::: Information shown :::

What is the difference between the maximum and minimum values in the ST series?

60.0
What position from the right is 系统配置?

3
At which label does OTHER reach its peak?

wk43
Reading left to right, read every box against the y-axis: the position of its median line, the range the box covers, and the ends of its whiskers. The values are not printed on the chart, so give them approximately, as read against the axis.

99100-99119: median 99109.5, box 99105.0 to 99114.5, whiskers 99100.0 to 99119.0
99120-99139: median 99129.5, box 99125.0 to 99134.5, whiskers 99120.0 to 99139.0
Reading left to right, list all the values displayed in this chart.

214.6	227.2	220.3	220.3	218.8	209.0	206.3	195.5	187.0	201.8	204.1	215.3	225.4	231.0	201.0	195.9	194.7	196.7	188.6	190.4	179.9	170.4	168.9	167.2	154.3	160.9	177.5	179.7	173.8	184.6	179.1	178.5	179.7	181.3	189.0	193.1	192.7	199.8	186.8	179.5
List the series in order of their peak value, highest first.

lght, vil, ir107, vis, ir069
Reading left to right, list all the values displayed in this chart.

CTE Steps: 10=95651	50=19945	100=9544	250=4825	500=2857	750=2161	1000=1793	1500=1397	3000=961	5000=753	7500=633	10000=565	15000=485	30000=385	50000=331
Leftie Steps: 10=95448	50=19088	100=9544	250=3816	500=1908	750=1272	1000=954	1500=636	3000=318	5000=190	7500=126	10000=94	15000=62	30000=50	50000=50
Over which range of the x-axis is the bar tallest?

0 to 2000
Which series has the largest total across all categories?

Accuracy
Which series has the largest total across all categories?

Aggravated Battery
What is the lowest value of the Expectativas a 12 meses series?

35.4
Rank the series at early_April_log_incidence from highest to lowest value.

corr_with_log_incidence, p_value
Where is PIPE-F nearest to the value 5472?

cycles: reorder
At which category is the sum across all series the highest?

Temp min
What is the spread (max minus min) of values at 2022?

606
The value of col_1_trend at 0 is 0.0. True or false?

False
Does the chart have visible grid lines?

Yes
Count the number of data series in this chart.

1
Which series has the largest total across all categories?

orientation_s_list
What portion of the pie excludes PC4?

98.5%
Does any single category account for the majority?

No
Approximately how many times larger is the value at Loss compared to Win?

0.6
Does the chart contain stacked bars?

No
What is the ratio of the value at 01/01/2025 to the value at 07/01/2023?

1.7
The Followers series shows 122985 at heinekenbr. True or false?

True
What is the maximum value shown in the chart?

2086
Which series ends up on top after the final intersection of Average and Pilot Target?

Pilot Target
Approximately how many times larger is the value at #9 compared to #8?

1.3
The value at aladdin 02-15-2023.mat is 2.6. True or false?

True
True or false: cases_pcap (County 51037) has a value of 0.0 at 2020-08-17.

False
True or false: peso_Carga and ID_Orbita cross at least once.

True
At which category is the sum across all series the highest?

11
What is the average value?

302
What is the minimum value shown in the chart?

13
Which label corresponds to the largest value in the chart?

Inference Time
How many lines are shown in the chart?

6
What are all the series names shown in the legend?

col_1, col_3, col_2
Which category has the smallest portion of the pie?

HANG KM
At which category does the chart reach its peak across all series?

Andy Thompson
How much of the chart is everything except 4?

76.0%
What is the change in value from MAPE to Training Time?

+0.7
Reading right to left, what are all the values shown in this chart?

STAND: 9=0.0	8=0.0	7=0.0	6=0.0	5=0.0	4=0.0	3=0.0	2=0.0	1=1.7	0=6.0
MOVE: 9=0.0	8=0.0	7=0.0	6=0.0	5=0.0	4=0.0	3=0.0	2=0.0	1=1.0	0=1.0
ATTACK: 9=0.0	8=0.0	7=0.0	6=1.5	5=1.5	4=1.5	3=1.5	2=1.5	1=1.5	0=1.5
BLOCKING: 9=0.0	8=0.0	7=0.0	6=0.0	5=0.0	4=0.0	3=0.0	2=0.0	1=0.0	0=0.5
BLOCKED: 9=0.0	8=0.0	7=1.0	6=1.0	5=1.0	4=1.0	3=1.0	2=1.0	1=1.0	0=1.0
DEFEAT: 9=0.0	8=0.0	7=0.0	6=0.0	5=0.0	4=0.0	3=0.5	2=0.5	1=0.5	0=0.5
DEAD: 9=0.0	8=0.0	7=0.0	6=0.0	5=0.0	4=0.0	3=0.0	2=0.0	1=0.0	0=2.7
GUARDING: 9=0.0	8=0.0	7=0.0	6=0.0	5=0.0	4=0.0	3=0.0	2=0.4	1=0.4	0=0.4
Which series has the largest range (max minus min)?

:::

List each line of the listing above that contains the word "lines".

Does the chart have visible grid lines?
How many lines are shown in the chart?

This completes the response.